I am a married man, obsessed with my married coworker.
Posted Nov 20, 2018 19:39 by anonymous
329 views |
4 comments
Let me start off by saying I believe my wife deserves better than me. I feel guilty as hell for these emotions, like I am betraying her, but I just don’t feel the way I used to feel for her anymore. I don’t feel that connection when we touch. I often withdraw myself because it just doesn’t feel natural anymore.
Even if I don’t feel she is addressing my emotional needs, I know my wife loves me, so I feel beyond guilty that I am crazy about my coworker, like butterflies in my stomach crazy
However, not only am I married; she is too. Part of me knows that it is hopeless, but it doesn’t stop me from thinking about her constantly, and I am conflicted with how much these thoughts could hurt other people.

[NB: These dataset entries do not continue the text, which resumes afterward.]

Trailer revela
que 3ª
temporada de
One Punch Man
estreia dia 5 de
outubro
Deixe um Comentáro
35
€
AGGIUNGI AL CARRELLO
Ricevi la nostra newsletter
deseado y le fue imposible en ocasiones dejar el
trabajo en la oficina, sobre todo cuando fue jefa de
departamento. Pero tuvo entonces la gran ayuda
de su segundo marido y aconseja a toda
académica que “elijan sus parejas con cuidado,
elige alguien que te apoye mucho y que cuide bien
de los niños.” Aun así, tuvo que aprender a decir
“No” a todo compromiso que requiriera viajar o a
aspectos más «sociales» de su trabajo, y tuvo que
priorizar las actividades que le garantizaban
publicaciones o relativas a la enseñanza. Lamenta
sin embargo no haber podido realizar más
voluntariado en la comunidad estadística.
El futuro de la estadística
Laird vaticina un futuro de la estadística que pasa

I just want to let my feelings be known and even get rejected so I can just move through the pain. But I can’t, because I would likely ruin my marriage, my friendships, and lose my job.

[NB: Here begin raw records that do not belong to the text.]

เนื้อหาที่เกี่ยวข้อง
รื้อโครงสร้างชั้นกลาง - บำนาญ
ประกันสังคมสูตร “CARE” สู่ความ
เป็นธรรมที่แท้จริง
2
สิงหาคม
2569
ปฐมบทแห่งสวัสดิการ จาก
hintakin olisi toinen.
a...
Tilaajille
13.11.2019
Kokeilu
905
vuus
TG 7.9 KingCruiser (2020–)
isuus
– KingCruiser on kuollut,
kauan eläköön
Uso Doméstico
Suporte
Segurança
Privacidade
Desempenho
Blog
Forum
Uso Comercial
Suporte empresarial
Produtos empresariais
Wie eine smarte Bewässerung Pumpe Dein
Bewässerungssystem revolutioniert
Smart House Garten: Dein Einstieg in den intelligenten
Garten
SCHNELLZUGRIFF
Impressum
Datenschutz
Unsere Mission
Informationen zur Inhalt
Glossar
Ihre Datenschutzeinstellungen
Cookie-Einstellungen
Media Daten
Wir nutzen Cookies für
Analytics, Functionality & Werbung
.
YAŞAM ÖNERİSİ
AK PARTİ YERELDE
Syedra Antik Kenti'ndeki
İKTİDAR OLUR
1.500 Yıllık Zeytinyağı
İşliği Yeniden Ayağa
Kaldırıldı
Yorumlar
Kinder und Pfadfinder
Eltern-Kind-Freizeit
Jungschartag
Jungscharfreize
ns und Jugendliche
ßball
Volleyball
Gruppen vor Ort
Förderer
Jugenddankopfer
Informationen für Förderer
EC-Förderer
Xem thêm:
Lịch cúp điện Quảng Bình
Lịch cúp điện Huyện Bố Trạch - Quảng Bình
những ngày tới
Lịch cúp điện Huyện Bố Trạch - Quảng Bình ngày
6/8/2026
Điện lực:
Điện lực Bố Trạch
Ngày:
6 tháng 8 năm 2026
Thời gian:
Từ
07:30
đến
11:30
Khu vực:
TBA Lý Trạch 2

She brings happiness to my life where there is little, and it’s depressing that those moments are so ephemeral and make me feel guilty. I don’t expect anyone to empathize. I just need to get it off my chest.
Commented Nov 20, 2018 19:54 by anonymous
This is the only life you will ever get. That’s it. The only time you will breathe, smell, touch, taste and feel. Go for it! Yes it will be tough at fryer but get, what a great story to tell when you are both 90
Commented Nov 20, 2018 19:59 by anonymous
grow up and man up put on your big boy pants and stop wearing you little boy pants and potty trots. toughen up by the viscous school of robo hard knocks and get punched for it to earn it! TOUGHEN UP !
Commented Nov 20, 2018 20:02 by anonymous
Good news!!!!!!!! I just anally fisted my cat!!!!
Commented Nov 20, 2018 21:14 by anonymous
Emotions? Feelings? What the fuck are you a chick? On your period? You fucking pussy! Men work, fuck, grill, & shoot things!! My god the world has turned into a bunch of fucking coddled PUSSYS!!